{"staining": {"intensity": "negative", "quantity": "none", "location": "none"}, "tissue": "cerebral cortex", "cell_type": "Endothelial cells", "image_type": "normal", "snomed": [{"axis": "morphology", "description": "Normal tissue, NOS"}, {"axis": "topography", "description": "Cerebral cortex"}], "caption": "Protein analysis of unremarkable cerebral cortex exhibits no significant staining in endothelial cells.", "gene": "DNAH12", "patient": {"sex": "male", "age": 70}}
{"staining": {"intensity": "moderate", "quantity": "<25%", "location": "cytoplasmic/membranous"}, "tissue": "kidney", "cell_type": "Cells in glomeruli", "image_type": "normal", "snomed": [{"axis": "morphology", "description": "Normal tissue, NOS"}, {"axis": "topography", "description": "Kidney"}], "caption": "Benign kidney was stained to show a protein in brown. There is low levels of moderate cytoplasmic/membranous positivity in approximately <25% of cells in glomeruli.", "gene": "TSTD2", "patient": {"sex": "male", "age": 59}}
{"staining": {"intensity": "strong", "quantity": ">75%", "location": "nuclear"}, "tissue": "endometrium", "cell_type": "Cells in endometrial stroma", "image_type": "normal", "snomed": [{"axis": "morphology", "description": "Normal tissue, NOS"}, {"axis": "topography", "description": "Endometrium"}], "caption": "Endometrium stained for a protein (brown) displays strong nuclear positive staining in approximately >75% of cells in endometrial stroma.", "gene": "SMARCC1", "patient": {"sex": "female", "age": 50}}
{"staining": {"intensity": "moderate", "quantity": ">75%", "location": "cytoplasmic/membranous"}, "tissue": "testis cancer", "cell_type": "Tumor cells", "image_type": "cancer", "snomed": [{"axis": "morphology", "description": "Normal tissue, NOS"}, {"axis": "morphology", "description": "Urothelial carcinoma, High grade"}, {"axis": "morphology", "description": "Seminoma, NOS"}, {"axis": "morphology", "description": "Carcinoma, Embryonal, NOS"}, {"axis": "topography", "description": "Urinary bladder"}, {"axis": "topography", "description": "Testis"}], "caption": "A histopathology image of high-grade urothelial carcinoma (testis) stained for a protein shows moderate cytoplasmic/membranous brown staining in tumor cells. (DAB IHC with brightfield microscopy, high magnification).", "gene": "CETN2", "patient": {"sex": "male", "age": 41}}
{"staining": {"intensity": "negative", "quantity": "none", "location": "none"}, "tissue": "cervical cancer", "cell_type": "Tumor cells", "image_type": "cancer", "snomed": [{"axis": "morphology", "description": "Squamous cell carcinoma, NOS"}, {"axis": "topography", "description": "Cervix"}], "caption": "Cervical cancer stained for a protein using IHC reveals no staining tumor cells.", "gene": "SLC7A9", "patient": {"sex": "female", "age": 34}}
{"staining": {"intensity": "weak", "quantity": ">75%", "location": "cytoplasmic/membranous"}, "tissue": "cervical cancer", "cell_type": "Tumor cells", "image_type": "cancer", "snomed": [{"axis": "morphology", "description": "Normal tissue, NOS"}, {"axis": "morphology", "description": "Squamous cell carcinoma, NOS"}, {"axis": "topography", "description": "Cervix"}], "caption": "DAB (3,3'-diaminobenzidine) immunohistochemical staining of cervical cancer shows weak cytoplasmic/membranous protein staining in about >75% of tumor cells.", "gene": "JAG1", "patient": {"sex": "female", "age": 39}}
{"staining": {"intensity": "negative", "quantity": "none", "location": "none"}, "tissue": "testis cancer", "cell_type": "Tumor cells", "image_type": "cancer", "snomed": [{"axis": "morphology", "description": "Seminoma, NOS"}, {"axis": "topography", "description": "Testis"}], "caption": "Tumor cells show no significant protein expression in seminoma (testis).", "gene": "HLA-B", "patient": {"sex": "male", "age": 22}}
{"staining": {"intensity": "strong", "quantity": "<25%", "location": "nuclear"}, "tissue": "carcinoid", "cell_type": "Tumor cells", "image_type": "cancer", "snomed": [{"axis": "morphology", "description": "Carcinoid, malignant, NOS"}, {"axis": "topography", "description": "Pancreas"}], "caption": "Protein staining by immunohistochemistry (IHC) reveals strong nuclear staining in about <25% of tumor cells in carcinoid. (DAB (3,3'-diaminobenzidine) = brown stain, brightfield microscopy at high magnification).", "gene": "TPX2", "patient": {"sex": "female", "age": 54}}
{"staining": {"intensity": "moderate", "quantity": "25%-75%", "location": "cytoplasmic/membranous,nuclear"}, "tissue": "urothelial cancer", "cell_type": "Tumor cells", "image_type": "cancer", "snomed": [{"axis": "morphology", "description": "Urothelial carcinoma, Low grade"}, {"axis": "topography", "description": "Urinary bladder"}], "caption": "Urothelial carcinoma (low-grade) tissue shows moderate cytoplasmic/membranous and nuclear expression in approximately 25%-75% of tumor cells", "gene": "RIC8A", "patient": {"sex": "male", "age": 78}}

··········

● Task description
Line by line, reproduce the material exactly.

● Result
{"staining": {"intensity": "negative", "quantity": "none", "location": "none"}, "tissue": "cerebral cortex", "cell_type": "Endothelial cells", "image_type": "normal", "snomed": [{"axis": "morphology", "description": "Normal tissue, NOS"}, {"axis": "topography", "description": "Cerebral cortex"}], "caption": "Protein analysis of unremarkable cerebral cortex exhibits no significant staining in endothelial cells.", "gene": "DNAH12", "patient": {"sex": "male", "age": 70}}
{"staining": {"intensity": "moderate", "quantity": "<25%", "location": "cytoplasmic/membranous"}, "tissue": "kidney", "cell_type": "Cells in glomeruli", "image_type": "normal", "snomed": [{"axis": "morphology", "description": "Normal tissue, NOS"}, {"axis": "topography", "description": "Kidney"}], "caption": "Benign kidney was stained to show a protein in brown. There is low levels of moderate cytoplasmic/membranous positivity in approximately <25% of cells in glomeruli.", "gene": "TSTD2", "patient": {"sex": "male", "age": 59}}
{"staining": {"intensity": "strong", "quantity": ">75%", "location": "nuclear"}, "tissue": "endometrium", "cell_type": "Cells in endometrial stroma", "image_type": "normal", "snomed": [{"axis": "morphology", "description": "Normal tissue, NOS"}, {"axis": "topography", "description": "Endometrium"}], "caption": "Endometrium stained for a protein (brown) displays strong nuclear positive staining in approximately >75% of cells in endometrial stroma.", "gene": "SMARCC1", "patient": {"sex": "female", "age": 50}}
{"staining": {"intensity": "moderate", "quantity": ">75%", "location": "cytoplasmic/membranous"}, "tissue": "testis cancer", "cell_type": "Tumor cells", "image_type": "cancer", "snomed": [{"axis": "morphology", "description": "Normal tissue, NOS"}, {"axis": "morphology", "description": "Urothelial carcinoma, High grade"}, {"axis": "morphology", "description": "Seminoma, NOS"}, {"axis": "morphology", "description": "Carcinoma, Embryonal, NOS"}, {"axis": "topography", "description": "Urinary bladder"}, {"axis": "topography", "description": "Testis"}], "caption": "A histopathology image of high-grade urothelial carcinoma (testis) stained for a protein shows moderate cytoplasmic/membranous brown staining in tumor cells. (DAB IHC with brightfield microscopy, high magnification).", "gene": "CETN2", "patient": {"sex": "male", "age": 41}}
{"staining": {"intensity": "negative", "quantity": "none", "location": "none"}, "tissue": "cervical cancer", "cell_type": "Tumor cells", "image_type": "cancer", "snomed": [{"axis": "morphology", "description": "Squamous cell carcinoma, NOS"}, {"axis": "topography", "description": "Cervix"}], "caption": "Cervical cancer stained for a protein using IHC reveals no staining tumor cells.", "gene": "SLC7A9", "patient": {"sex": "female", "age": 34}}
{"staining": {"intensity": "weak", "quantity": ">75%", "location": "cytoplasmic/membranous"}, "tissue": "cervical cancer", "cell_type": "Tumor cells", "image_type": "cancer", "snomed": [{"axis": "morphology", "description": "Normal tissue, NOS"}, {"axis": "morphology", "description": "Squamous cell carcinoma, NOS"}, {"axis": "topography", "description": "Cervix"}], "caption": "DAB (3,3'-diaminobenzidine) immunohistochemical staining of cervical cancer shows weak cytoplasmic/membranous protein staining in about >75% of tumor cells.", "gene": "JAG1", "patient": {"sex": "female", "age": 39}}
{"staining": {"intensity": "negative", "quantity": "none", "location": "none"}, "tissue": "testis cancer", "cell_type": "Tumor cells", "image_type": "cancer", "snomed": [{"axis": "morphology", "description": "Seminoma, NOS"}, {"axis": "topography", "description": "Testis"}], "caption": "Tumor cells show no significant protein expression in seminoma (testis).", "gene": "HLA-B", "patient": {"sex": "male", "age": 22}}
{"staining": {"intensity": "strong", "quantity": "<25%", "location": "nuclear"}, "tissue": "carcinoid", "cell_type": "Tumor cells", "image_type": "cancer", "snomed": [{"axis": "morphology", "description": "Carcinoid, malignant, NOS"}, {"axis": "topography", "description": "Pancreas"}], "caption": "Protein staining by immunohistochemistry (IHC) reveals strong nuclear staining in about <25% of tumor cells in carcinoid. (DAB (3,3'-diaminobenzidine) = brown stain, brightfield microscopy at high magnification).", "gene": "TPX2", "patient": {"sex": "female", "age": 54}}
{"staining": {"intensity": "moderate", "quantity": "25%-75%", "location": "cytoplasmic/membranous,nuclear"}, "tissue": "urothelial cancer", "cell_type": "Tumor cells", "image_type": "cancer", "snomed": [{"axis": "morphology", "description": "Urothelial carcinoma, Low grade"}, {"axis": "topography", "description": "Urinary bladder"}], "caption": "Urothelial carcinoma (low-grade) tissue shows moderate cytoplasmic/membranous and nuclear expression in approximately 25%-75% of tumor cells", "gene": "RIC8A", "patient": {"sex": "male", "age": 78}}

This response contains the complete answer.